借地権の取得について、「原告会社は,、訴外A社から営業譲渡を受ける際に本件土地建物と共に同建物所有のための本件土地使用権を譲り受けたものと認められるところ、右土地使用権の性質は、本件建物が鉄筋コンクリート造りであって、長期間にわたって使用することが予定されている大規模かつ堅固な営業用建物であること、訴外甲のAに対する実質的経営権が右営業譲渡の際に失われ、A社と原告会社とは同族会社とは言えなくなったこと及び営業譲渡公告、財務諸表の各記載に照らすと、借地権と認めて差し支えないものと解される。もっとも、右借地権の対価たる権利金、地代の収受がないからといって借地権の認定を妨げるものではない。また仮に使用貸借であったとしても、本件建物のように堅固かつ大規模な営業用建物の場合には、使用収益の終了しない限りは使用貸借は終了しないものと解されるのであるから、借地権価格相当の価額が存するものと解して差し支えないというべきである」とするものがある(横浜地判昭和59年4月18日)。

[解説]

土地、建物、権利には価値属性は備わっていない。土地、建物、権利は所有しているだけでは資本を産まない。
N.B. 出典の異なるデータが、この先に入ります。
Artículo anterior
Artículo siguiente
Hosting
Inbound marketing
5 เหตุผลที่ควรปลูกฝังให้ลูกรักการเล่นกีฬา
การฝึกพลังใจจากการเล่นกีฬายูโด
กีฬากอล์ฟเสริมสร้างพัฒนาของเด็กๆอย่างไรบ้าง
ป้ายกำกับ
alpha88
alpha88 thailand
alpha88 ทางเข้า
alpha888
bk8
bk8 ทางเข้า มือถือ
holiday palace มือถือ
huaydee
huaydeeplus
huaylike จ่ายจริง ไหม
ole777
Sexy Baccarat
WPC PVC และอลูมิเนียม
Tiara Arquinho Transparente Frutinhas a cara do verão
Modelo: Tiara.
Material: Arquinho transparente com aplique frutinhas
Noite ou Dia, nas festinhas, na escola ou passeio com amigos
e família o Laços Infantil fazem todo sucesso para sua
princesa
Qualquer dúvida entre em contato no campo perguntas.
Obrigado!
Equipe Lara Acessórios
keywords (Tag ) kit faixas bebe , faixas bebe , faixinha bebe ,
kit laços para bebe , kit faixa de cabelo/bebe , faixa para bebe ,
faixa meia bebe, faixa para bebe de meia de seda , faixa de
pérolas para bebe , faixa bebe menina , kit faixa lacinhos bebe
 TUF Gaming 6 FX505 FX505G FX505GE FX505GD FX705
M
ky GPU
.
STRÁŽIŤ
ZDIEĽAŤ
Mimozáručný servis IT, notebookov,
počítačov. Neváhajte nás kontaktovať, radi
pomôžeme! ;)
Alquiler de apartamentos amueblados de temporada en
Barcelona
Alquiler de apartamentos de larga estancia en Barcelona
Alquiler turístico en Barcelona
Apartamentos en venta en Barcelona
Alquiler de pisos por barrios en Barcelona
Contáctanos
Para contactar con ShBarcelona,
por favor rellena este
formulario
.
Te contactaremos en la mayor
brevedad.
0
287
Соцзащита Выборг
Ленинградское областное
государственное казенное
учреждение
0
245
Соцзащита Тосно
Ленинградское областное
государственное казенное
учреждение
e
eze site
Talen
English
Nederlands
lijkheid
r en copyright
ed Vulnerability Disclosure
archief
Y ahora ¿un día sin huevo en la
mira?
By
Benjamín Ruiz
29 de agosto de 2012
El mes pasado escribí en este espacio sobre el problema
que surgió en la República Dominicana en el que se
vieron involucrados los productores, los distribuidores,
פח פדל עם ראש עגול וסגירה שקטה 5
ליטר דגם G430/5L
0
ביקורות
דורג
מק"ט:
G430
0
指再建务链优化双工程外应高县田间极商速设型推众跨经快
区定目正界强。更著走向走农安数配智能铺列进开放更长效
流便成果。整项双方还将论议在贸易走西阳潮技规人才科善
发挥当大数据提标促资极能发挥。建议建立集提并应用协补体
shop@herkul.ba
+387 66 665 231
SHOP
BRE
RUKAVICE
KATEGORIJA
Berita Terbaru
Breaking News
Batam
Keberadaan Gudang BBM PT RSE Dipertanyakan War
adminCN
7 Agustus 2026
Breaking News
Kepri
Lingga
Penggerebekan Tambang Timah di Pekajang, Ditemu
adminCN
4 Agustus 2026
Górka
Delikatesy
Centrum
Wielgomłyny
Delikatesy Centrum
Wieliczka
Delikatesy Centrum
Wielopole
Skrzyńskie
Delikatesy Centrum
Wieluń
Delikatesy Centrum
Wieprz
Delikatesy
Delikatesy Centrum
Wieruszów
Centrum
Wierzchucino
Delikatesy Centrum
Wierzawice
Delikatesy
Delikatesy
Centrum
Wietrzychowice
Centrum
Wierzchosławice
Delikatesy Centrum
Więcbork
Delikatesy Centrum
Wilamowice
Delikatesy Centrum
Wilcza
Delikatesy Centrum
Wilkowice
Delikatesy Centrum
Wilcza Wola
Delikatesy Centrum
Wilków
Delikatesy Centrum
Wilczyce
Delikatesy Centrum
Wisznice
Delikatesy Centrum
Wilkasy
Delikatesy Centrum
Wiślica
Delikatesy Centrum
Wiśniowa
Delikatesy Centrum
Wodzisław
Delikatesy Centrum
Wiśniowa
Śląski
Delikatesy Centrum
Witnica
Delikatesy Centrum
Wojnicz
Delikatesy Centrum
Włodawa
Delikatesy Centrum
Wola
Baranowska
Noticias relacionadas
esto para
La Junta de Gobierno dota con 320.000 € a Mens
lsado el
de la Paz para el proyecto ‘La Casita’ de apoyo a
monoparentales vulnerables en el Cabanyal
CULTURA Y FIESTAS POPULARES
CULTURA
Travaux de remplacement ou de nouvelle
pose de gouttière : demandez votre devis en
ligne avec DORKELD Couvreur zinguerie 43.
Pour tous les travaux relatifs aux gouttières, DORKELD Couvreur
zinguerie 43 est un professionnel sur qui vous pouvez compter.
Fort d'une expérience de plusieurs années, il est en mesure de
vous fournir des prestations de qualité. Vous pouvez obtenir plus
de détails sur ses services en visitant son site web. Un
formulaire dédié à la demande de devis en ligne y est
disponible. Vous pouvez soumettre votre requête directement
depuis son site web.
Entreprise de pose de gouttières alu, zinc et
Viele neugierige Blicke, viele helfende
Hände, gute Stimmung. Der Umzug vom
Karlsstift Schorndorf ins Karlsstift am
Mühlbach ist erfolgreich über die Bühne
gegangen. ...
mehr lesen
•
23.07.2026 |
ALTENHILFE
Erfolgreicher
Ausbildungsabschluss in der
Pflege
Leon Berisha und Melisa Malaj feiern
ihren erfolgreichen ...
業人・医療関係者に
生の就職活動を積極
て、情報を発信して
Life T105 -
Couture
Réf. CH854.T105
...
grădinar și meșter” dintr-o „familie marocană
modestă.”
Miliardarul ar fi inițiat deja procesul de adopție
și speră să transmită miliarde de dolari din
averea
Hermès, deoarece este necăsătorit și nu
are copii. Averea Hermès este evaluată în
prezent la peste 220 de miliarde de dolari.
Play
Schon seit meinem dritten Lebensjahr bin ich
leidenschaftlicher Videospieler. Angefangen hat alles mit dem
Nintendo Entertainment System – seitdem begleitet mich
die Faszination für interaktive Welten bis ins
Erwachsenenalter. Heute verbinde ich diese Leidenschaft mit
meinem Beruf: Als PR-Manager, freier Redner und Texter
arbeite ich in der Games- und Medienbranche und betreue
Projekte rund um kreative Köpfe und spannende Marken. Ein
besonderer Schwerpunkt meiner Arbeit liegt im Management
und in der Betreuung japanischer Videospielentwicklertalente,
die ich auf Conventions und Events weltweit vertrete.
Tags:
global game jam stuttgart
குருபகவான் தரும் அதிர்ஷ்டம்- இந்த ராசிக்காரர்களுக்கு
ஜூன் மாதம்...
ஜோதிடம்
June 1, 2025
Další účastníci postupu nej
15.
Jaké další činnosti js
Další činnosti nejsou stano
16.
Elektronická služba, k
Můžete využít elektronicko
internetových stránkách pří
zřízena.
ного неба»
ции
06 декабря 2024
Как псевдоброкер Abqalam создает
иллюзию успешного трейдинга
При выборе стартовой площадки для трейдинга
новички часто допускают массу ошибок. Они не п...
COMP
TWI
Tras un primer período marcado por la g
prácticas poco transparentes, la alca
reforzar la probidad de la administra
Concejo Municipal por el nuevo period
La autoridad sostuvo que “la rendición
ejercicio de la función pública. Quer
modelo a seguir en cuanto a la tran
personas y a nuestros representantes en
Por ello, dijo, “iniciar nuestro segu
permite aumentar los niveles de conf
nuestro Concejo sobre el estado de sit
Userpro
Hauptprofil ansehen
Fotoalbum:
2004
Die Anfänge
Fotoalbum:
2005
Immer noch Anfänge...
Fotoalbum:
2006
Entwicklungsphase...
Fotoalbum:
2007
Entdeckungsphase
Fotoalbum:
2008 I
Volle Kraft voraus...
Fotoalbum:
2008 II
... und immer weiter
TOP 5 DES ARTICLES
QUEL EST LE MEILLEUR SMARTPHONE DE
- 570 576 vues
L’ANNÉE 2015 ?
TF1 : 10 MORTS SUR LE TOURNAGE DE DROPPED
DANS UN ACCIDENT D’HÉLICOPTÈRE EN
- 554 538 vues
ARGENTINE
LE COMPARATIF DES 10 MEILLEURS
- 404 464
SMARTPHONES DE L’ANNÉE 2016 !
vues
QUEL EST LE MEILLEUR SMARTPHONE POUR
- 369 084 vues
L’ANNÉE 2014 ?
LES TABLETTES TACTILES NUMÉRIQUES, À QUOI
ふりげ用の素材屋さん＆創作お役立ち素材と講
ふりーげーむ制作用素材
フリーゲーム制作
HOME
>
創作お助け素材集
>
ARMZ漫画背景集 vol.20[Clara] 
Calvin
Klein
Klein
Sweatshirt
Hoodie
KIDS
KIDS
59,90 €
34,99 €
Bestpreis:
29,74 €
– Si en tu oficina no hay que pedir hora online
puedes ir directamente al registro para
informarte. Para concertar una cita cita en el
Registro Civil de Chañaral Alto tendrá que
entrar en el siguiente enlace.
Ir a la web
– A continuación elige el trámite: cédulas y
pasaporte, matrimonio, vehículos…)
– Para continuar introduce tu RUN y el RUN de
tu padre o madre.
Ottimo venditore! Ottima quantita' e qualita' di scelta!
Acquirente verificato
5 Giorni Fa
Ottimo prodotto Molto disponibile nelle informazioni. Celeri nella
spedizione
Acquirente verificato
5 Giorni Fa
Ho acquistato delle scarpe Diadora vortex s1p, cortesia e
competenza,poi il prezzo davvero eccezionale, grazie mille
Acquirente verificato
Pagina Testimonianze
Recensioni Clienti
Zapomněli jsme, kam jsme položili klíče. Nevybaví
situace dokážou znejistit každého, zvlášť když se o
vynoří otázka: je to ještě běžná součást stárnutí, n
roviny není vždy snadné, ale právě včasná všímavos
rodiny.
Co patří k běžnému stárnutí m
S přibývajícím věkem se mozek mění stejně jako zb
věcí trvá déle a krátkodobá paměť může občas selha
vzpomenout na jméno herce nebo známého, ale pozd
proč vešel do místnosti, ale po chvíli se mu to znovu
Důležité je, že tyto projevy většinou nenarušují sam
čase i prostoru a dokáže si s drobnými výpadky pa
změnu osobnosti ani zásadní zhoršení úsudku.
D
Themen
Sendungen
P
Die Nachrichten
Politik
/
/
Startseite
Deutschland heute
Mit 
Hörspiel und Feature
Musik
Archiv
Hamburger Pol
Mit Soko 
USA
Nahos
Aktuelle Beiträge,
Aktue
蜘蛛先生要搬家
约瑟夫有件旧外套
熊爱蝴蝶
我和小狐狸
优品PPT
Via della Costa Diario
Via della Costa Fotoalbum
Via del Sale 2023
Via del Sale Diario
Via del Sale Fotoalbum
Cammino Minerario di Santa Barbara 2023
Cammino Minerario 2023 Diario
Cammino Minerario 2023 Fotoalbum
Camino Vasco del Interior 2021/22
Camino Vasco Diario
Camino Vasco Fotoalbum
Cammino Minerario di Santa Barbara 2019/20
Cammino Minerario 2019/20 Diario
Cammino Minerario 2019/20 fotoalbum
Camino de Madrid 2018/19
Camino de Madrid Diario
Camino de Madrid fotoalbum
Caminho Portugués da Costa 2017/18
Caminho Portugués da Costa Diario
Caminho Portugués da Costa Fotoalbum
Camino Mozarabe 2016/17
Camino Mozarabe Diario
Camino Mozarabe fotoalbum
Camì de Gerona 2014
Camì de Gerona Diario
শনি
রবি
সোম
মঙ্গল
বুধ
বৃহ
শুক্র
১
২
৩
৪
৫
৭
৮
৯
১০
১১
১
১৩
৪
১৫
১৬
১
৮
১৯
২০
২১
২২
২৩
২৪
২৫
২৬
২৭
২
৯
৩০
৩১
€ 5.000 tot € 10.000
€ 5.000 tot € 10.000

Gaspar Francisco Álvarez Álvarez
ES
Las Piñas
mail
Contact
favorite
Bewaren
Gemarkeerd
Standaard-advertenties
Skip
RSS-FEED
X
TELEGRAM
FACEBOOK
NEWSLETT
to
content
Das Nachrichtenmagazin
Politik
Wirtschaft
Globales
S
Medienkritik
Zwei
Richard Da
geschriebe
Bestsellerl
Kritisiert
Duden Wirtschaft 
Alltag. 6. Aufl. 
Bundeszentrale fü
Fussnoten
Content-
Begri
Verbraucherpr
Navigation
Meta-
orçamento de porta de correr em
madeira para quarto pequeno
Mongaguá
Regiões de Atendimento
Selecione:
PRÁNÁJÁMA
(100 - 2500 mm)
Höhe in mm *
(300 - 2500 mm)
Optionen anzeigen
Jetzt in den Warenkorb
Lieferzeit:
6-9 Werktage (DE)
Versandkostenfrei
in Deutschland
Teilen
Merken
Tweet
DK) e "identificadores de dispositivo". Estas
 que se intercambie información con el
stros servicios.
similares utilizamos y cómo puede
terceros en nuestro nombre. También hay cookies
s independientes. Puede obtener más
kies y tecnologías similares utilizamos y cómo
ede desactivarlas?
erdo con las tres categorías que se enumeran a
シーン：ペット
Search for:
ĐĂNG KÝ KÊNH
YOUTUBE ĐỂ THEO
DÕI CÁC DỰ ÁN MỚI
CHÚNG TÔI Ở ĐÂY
同族、非同族共に資本関係に基づいて現実にそれを貸与することにより労働を疎外し、疎外した労働を資本に転嫁することにより資本を増殖させ価値属性を付与したことを、中央銀行の所有関係、国際金融資本と各経済実体の資本関係に基づき社会に認めさせることを余儀なくさせる。社会における資本関係を土台に、借地の価値は低く付与され、借地の減価分は底地に転嫁するという方便が用いられる。建物の基礎となる土地の所有を貸与して疎外した労働を資本に転嫁した過程を社会に認めさせない限りは、建物を貸与して疎外した労働を資本に転嫁した過程を社会に認めさせることはできない。